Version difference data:
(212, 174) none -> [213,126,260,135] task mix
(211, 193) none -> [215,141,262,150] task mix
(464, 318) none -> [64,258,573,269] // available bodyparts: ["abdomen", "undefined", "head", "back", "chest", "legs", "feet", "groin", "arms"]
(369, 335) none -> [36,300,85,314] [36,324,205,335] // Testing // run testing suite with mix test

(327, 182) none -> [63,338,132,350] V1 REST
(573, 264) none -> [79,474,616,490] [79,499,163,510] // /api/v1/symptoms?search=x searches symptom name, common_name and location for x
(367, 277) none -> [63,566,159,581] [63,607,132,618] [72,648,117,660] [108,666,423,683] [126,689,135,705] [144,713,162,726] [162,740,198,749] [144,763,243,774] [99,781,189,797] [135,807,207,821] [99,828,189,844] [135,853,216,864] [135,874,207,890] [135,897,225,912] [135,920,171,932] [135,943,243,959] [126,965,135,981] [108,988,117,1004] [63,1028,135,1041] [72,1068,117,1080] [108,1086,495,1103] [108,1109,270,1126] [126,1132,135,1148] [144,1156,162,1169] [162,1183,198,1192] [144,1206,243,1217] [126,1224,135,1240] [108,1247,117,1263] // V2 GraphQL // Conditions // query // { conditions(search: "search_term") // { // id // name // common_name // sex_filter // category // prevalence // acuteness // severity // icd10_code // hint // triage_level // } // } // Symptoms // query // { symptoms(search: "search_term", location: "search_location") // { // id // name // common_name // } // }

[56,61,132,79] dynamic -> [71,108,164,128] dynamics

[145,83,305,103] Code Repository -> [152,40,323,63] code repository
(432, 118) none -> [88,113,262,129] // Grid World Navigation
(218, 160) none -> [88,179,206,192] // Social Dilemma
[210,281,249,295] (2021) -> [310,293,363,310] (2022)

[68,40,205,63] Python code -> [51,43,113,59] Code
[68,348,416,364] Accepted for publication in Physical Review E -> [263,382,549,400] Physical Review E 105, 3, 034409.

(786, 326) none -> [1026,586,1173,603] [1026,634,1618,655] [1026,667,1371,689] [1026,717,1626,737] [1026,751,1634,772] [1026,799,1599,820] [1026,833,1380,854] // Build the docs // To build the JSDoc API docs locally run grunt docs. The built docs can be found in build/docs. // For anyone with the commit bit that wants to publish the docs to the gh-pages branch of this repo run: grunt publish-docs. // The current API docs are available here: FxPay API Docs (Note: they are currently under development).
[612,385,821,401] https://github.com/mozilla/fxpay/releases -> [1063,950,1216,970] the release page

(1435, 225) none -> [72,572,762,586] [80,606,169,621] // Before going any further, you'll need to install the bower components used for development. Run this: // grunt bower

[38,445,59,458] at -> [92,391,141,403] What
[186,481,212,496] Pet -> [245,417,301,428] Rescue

Problem — Some lines in the records may hold "name"; state how many do, and give no more than that number.

Solution for this task — 2